» **Assignment**
Copy out all the lines of the data precisely, omitting any pictures.

Stored dataset items:
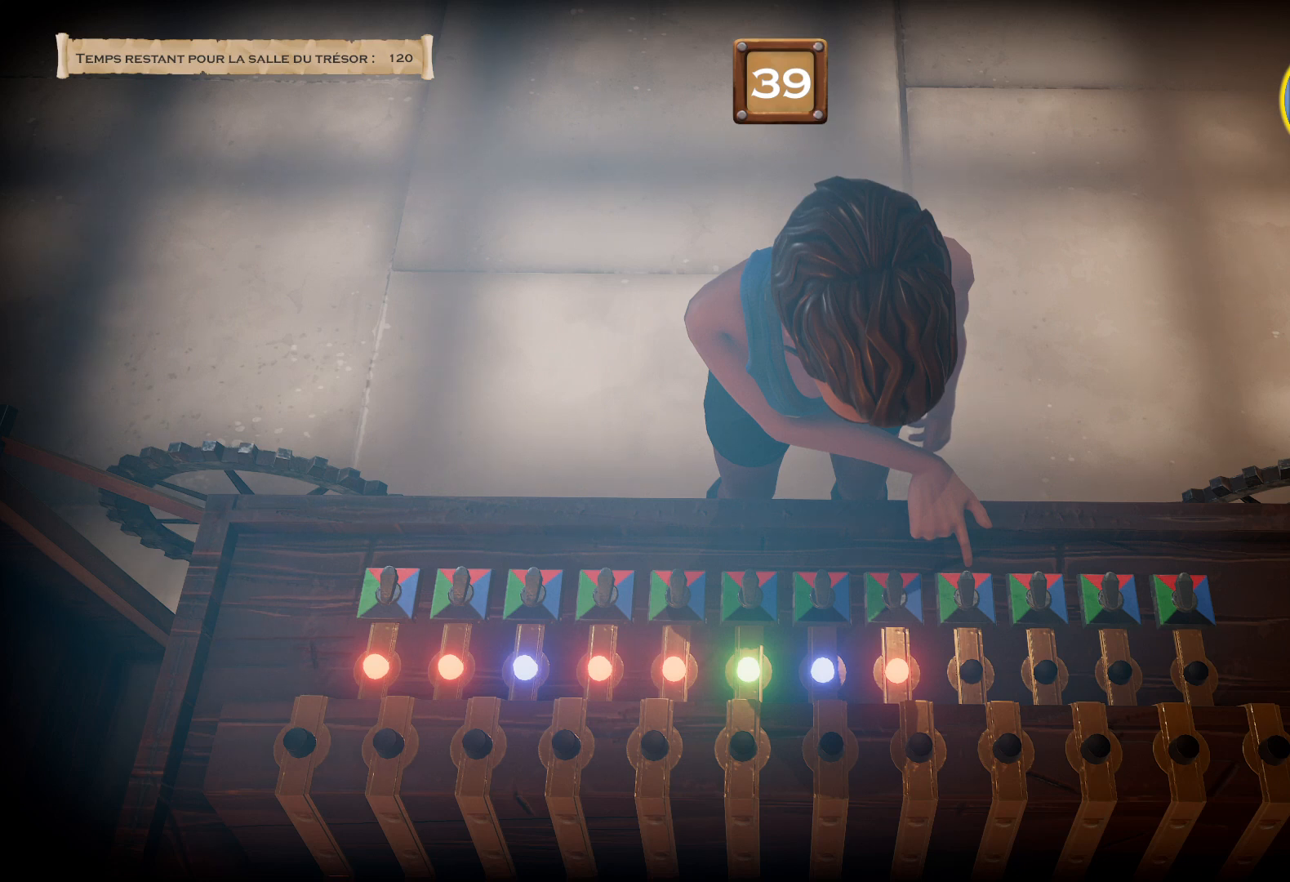
{"buttons": ["CROSS", "TRIANGLE"], "right_stick": "center", "events": []}
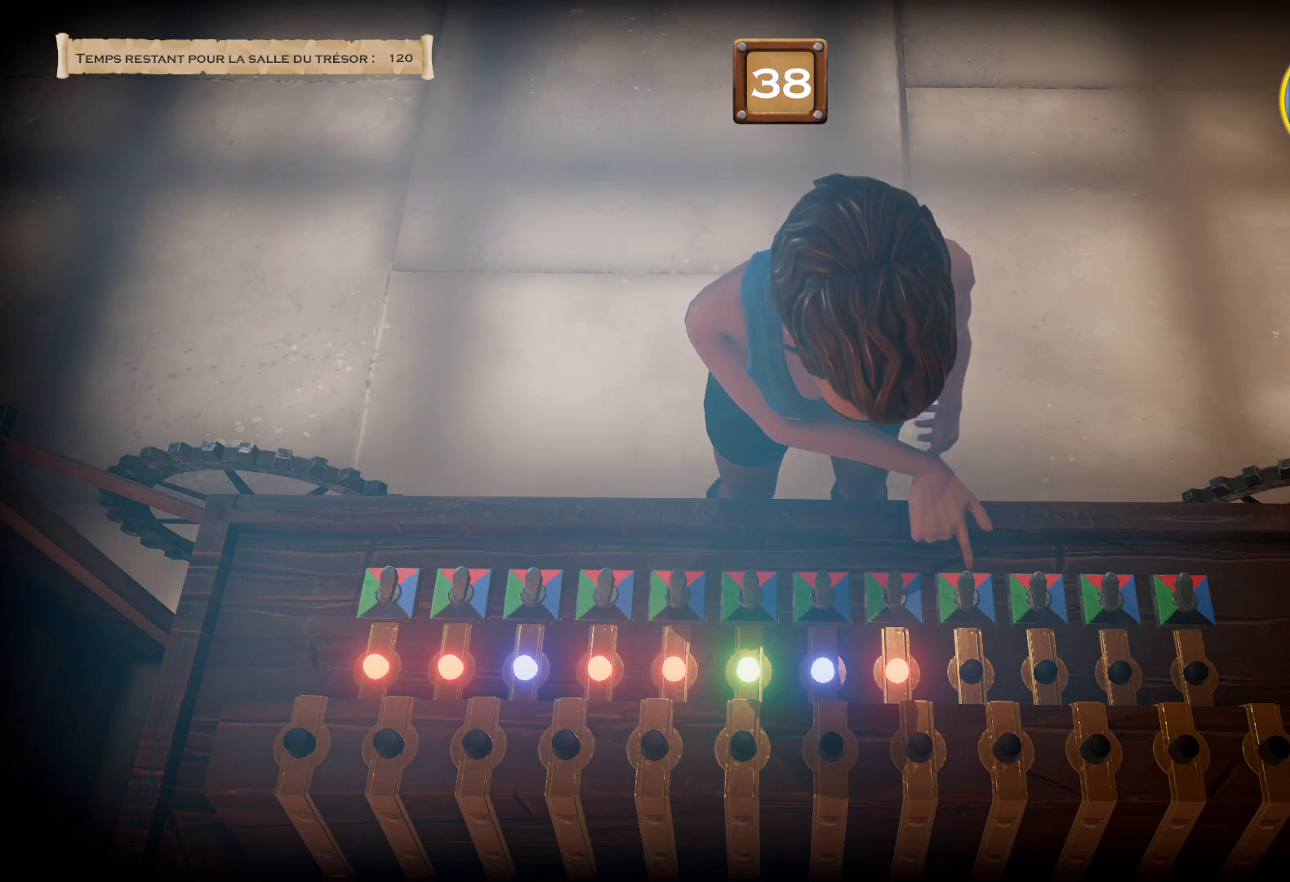
{"buttons": ["CROSS", "TRIANGLE"], "right_stick": "center", "events": []}
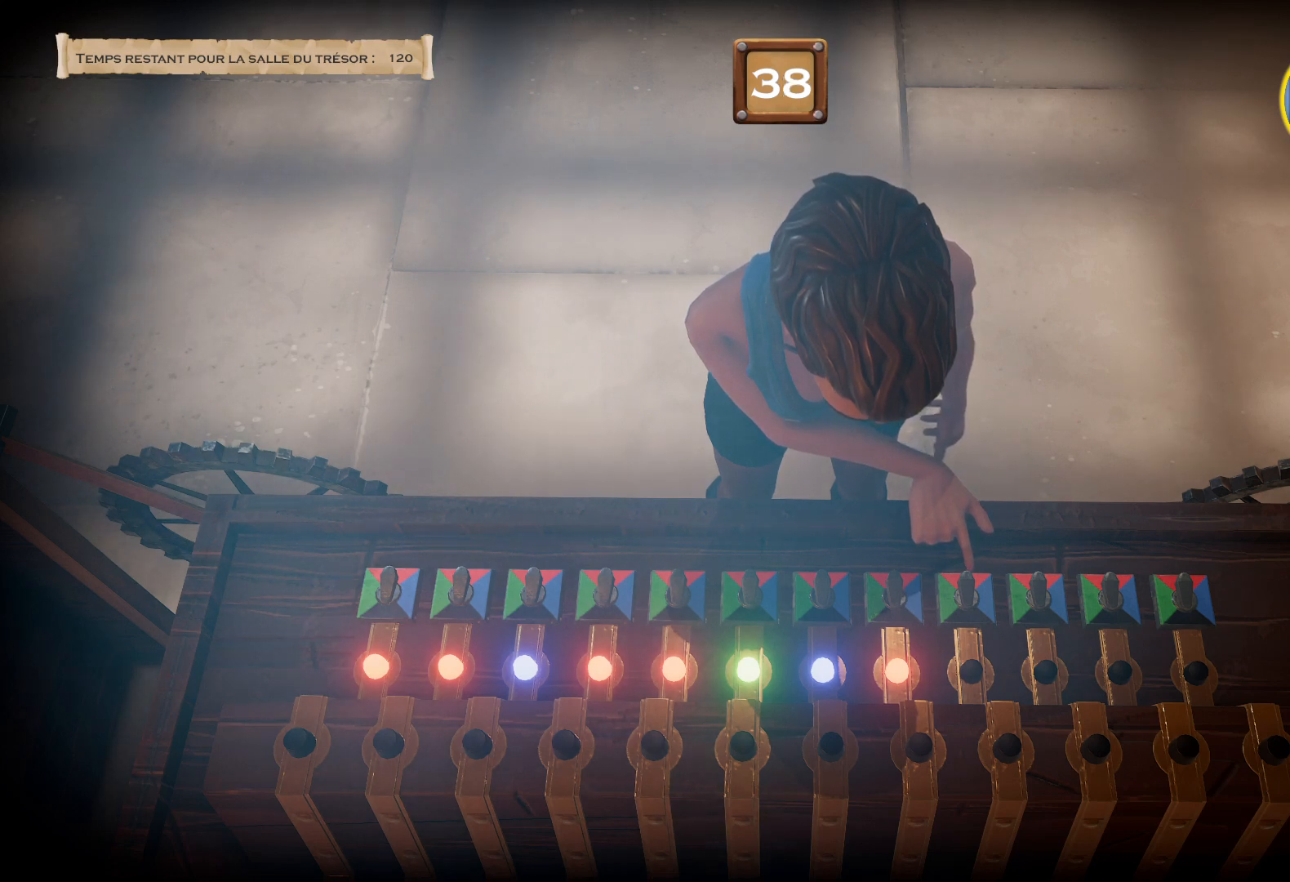
{"buttons": ["CROSS", "TRIANGLE"], "right_stick": "center", "events": []}
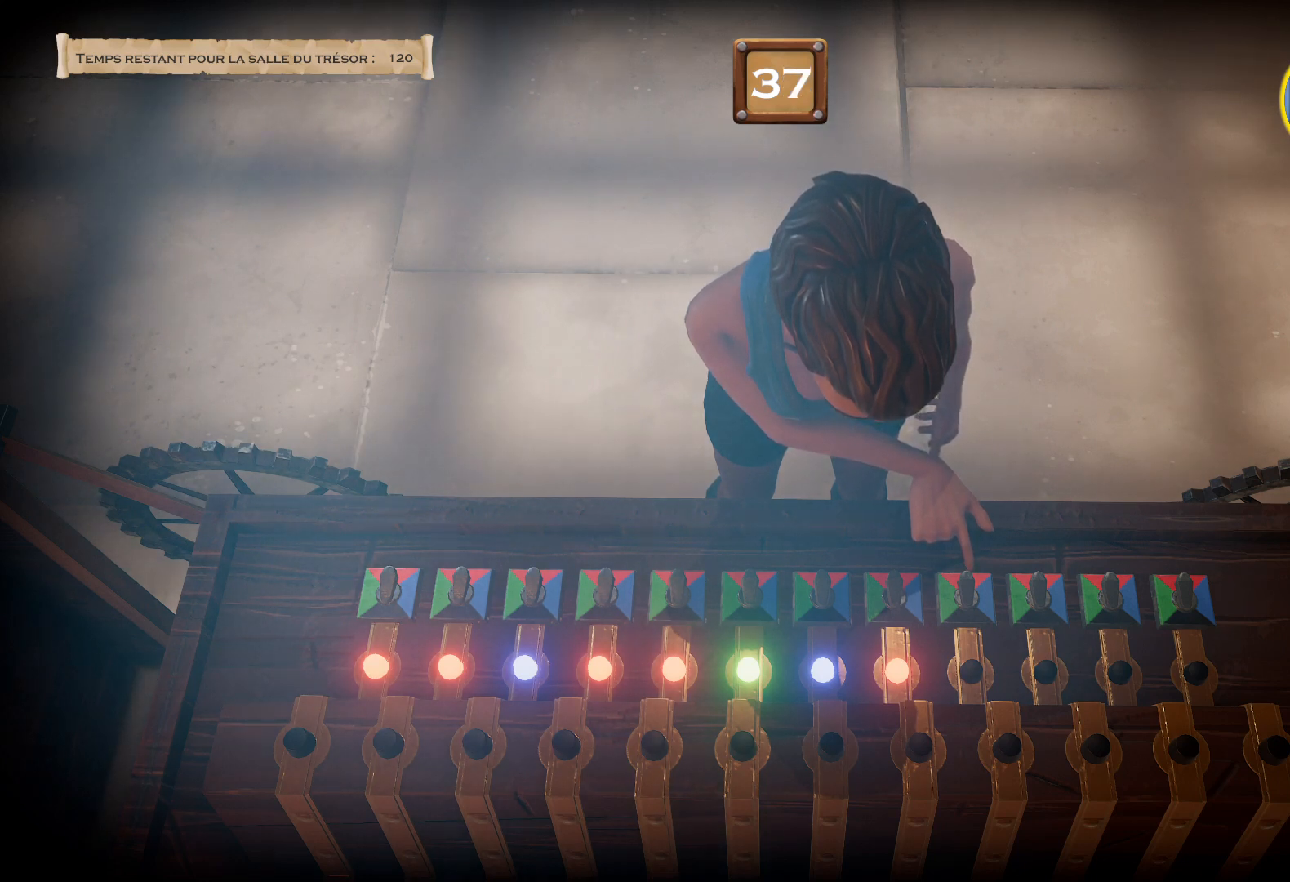
{"buttons": ["CROSS", "TRIANGLE"], "right_stick": "center", "events": []}
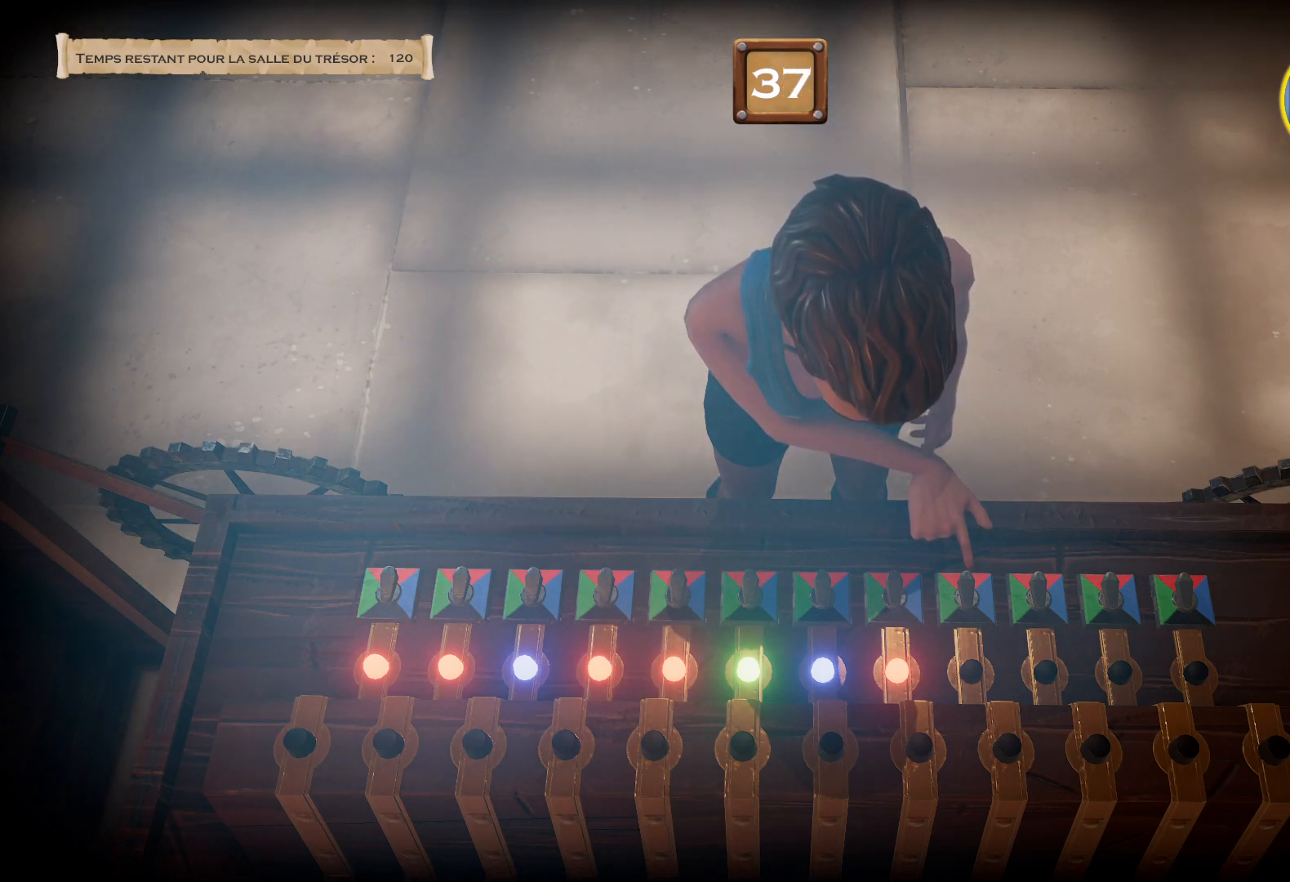
{"buttons": ["CROSS", "TRIANGLE"], "right_stick": "center", "events": []}
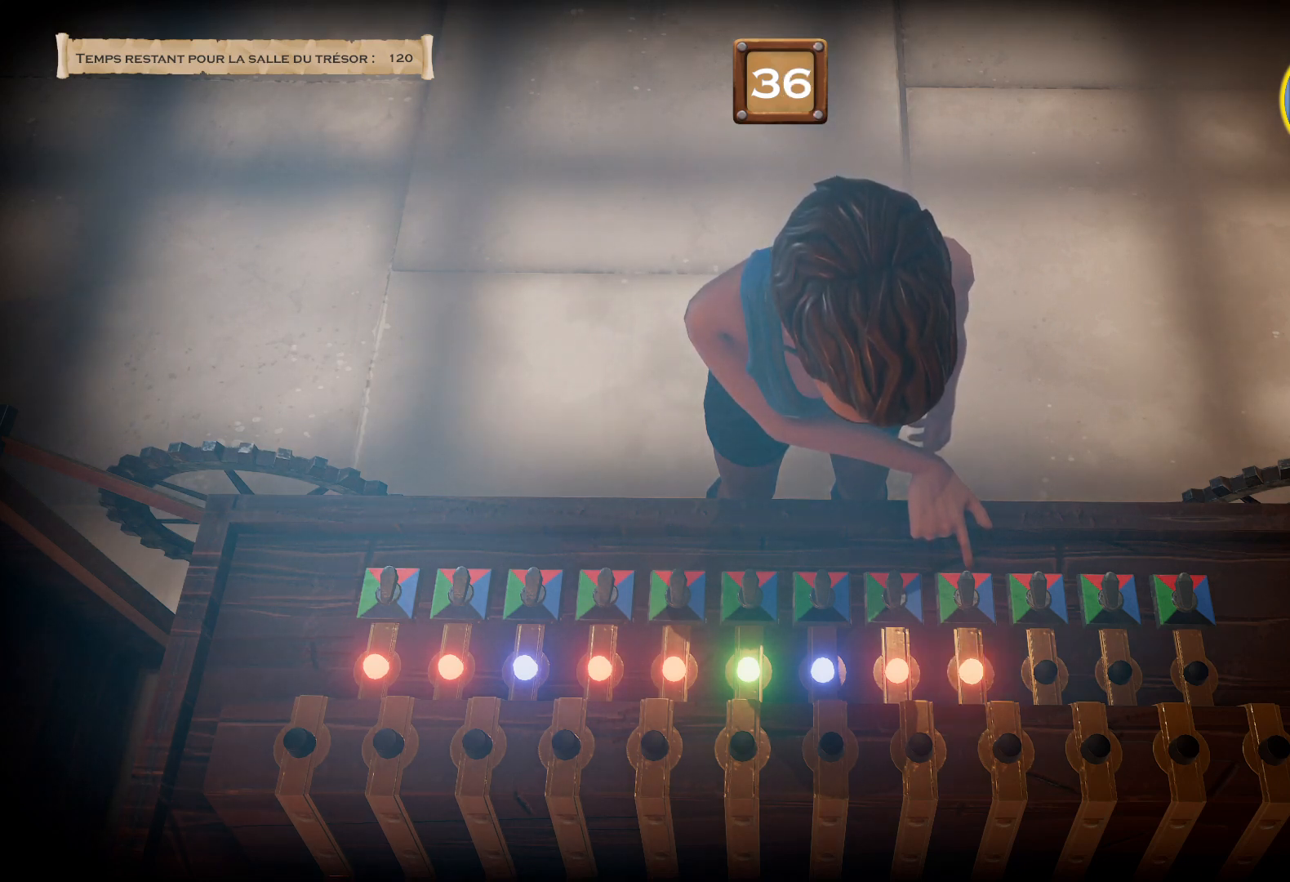
{"buttons": ["CROSS", "TRIANGLE"], "right_stick": "center", "events": []}
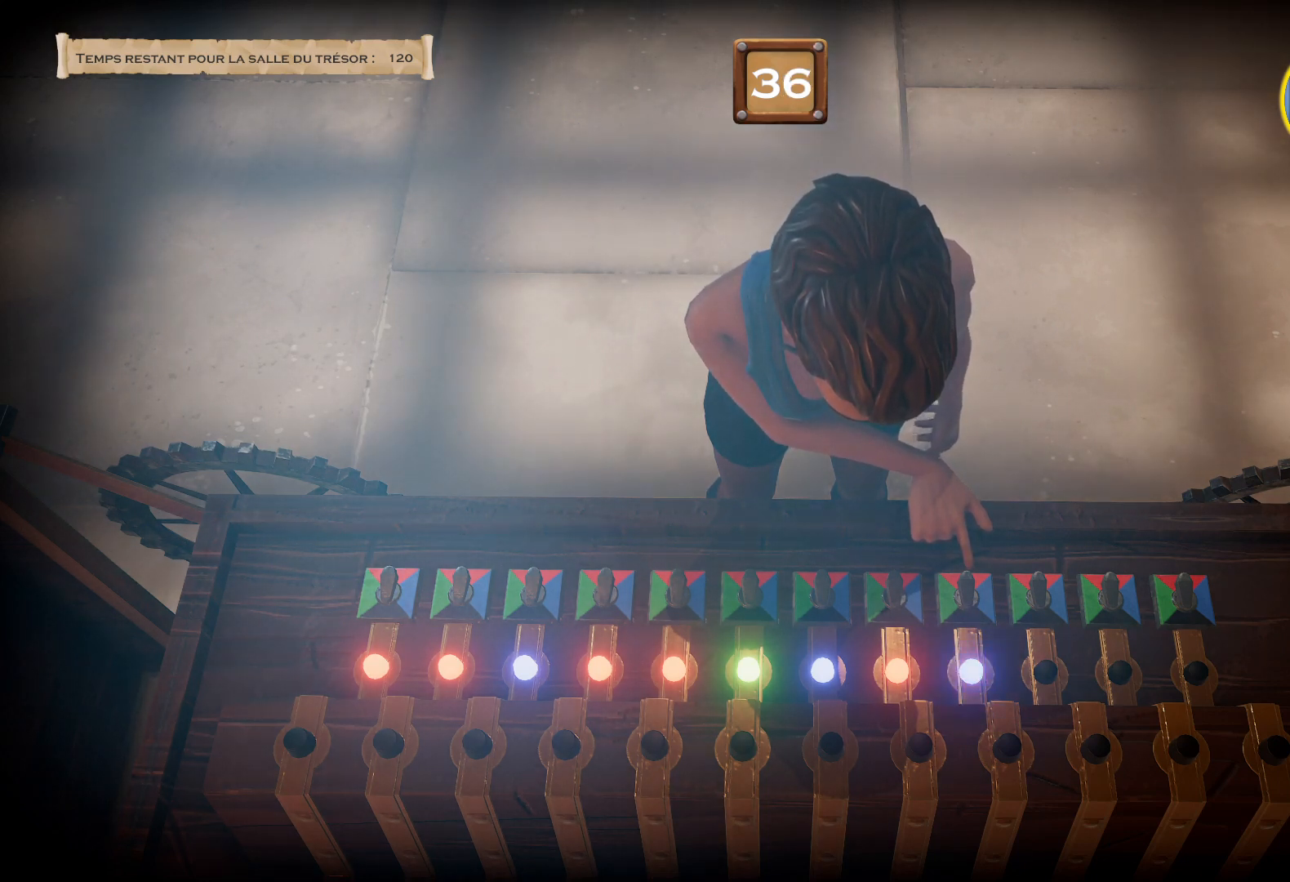
{"buttons": ["CROSS", "TRIANGLE"], "right_stick": "center", "events": []}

» **Task output**
{"buttons": ["CROSS", "TRIANGLE"], "right_stick": "center", "events": []}
{"buttons": ["CROSS", "TRIANGLE"], "right_stick": "center", "events": []}
{"buttons": ["CROSS", "TRIANGLE"], "right_stick": "center", "events": []}
{"buttons": ["CROSS", "TRIANGLE"], "right_stick": "center", "events": []}
{"buttons": ["CROSS", "TRIANGLE"], "right_stick": "center", "events": []}
{"buttons": ["CROSS", "TRIANGLE"], "right_stick": "center", "events": []}
{"buttons": ["CROSS", "TRIANGLE"], "right_stick": "center", "events": []}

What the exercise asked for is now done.